UK-based FliteTrak recently launched its SpriteAero intelligent remote monitoring technology. The company says it is a world first and an example of how the Internet of Things (IoT) will increasingly be used in aerospace.

Andrew Barnett, FlightTrak, explains: “SpriteAero is an Internet of Sensing technology. We have sniffers which sample the air, wirelessly transmit that technology to central hubs and then to our servers, so that we can monitor air quality in all sorts of environments. And in particular, in aircraft environment.

“There’s a passenger component – the quality of the cabin environment, particularly on long haul, is important to the passengers for their comfort. But equally there is a chance of some noxious, potentially harmful gases emanating from various things. In the past, that has not been something that’s been monitored.

“We’ve now got the technology that we can implement on aircraft to be able to pick that up.”

The system can detect: NH3 (ammonia); nitrogen oxides (NOx); alcohol; benzene; smoke; CO2; ozone; Liquefied Petroleum Gas (LPG); methane; hydrogen; hydrogen sulphide; and tricresyl phosphate (TCP).

Evolving applications

As with many IoT technologies, the applications of the sensors and data are constantly evolving, based on customer needs.

- _Your tasks_
A – According to the SpriteAero article, what substance does the abbreviation TCP stand for?
B – Extend the SpriteAero article by writing the passage that comes after its final sentence.
The stored data has nothing to do with the SpriteAero article.

[Stored data]
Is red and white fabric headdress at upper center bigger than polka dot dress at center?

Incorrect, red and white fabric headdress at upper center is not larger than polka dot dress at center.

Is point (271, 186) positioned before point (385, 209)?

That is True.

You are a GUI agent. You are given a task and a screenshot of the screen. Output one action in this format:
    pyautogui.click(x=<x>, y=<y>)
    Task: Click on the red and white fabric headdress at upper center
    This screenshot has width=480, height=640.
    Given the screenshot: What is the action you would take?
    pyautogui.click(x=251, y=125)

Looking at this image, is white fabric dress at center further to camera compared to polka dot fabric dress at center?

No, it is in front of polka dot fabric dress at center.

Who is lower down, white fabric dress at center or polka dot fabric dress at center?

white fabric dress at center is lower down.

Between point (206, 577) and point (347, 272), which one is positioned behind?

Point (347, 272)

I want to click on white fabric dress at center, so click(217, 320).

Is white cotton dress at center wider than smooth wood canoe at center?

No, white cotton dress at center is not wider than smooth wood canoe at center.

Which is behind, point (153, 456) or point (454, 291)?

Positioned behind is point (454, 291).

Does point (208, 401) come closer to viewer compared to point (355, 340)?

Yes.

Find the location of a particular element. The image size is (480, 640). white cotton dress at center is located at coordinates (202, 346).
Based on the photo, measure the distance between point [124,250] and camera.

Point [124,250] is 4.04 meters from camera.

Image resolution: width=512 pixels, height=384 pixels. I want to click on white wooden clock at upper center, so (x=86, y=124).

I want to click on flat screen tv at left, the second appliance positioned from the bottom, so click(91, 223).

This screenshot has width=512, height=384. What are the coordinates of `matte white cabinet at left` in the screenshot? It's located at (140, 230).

- _Answers for each item_
A – Tricresyl phosphate.

B –
Barnett says: “We can integrate it with cabin temperature or humidity. We can monitor the passenger movement on each one of the seats so we can identify when we’ve got agitated passengers or potentially unwell passengers. In the not-too-distant future, there may be a chance that we can hook into Fitbit or Apple watches to do that.”

The system could also be used, for example, to highlight overuse of seats to maintenance crews, to give them an indication of when and where seats need replacing.

FliteTrak’s technology has been operational in the rail sector since 2012 for reliability monitoring and predictive maintenance, but the company believes its implementation in aerospace is a world first. In the future, it could be applied to numerous different sectors.